It is interesting to note that Lucene would also seem to suffer from bugs when using spans if you only have a single document in the index. At least with the NotSpanQuery, the spans could wrap around the document from end to beginning. This would be unexpected but would also go away if you add a second doc. This is a limitation (if you could call it that) of the spans implementation and not a bug though (I'm speculating on all of this).

Hopefully my new idea will sort this problem out. This is a non-work project so I don't have much time for it, but it is much more interesting than my work so I will probably keep plugging away on off hours.

The new idea is to collect the terms in a composite object that will maintain order of operations as well as the tokens.

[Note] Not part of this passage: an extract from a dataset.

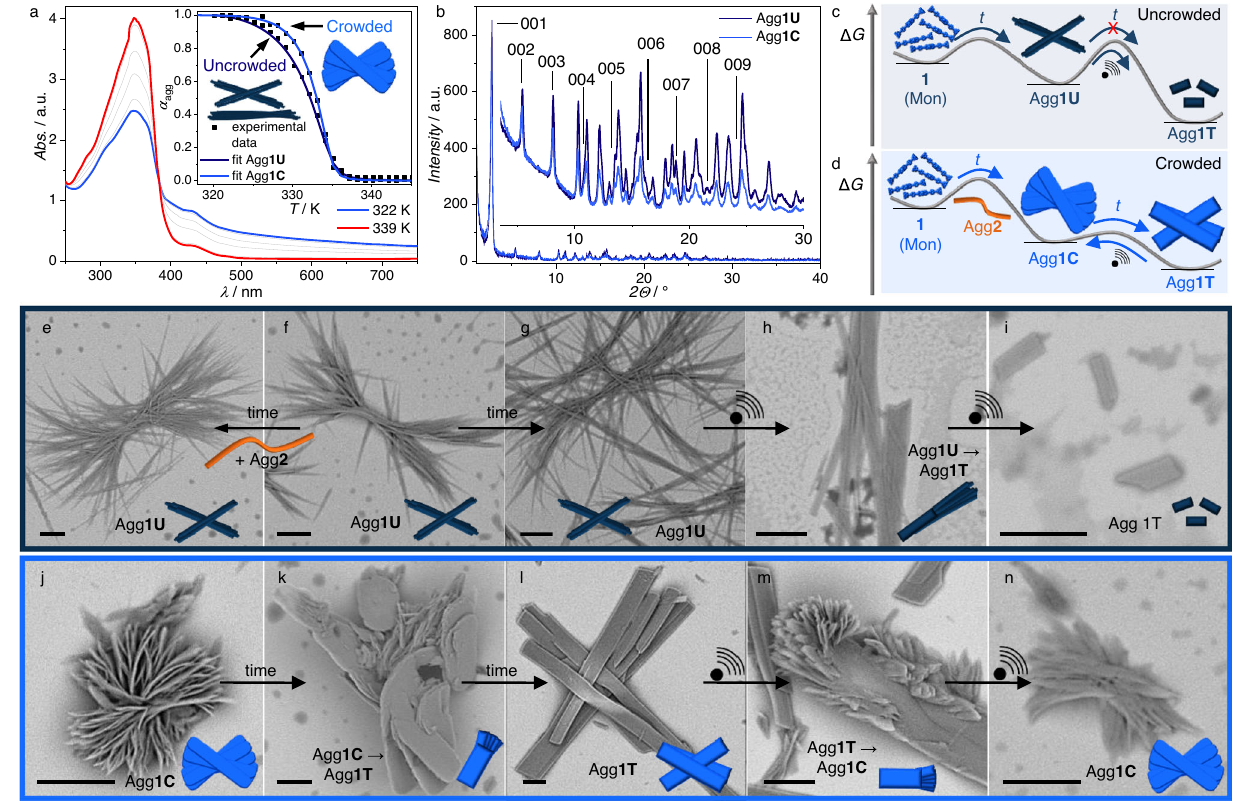
Fig. 3 | Self-assembly behaviour of Agg1C. a temperature-dependent UV/Vis spectra of 1 in crowded environments; inset: aggregation curves corresponding to the UV/Vis spectral changes in a with the corresponding aggregation curve in uncrowded environments for visual comparison. b XRD pattern of Agg 1C and Agg 1U . Qualitative energy landscape of the self-assembly of 1 in uncrowded ( c ) and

I have much to do on this composite class, but this query seems to generate an acceptable composite:

(me | cop & her) ~2 (old & women) :

cdistrib(cdistrib(distrib(allFields:me)' 'cdistrib(distrib(allFields:cop)'+'distrib(allFields:her)))) ~3 cdistrib(distrib(allFields:old)'+'distrib(allFields:women))

Then I will need a function that will distribute one composite across another, creating the proximity query (I would guess a boolean at its root). I am confident I can make the composite class work, but I have not investigated how hard it will be to do the distribution. All of the information is there though, so I am assuming it won't be too difficult (don't i wish).

- Mark
Mark --

Don't lose hope! We are migrating from Verity to Lucene, and I know for
a fact that we will have to support the kind of complex queries you talk
about; maybe not /quite/ as complex as your magnificent:

cop | fowl & (fowl | priest & man) ! helicopter ~8 (hillary | tom)

but certainly more complex than I have been able to solve.

We can also take heart in that Verity hasn't quite cracked it either. In
trying to see exactly what I needed to support I was doing some
experiments against known data and discovered that Verity has some
parsing bugs that do not reveal themselves easily. For example:

  title:  "get me out of here, please"
  queryA: title:((here OR there) NEAR/2 please)
  queryB: title:(there OR here) NEAR/2 please)

In theory both queries should find the example title, but only queryB
works with Verity, so something is wrong.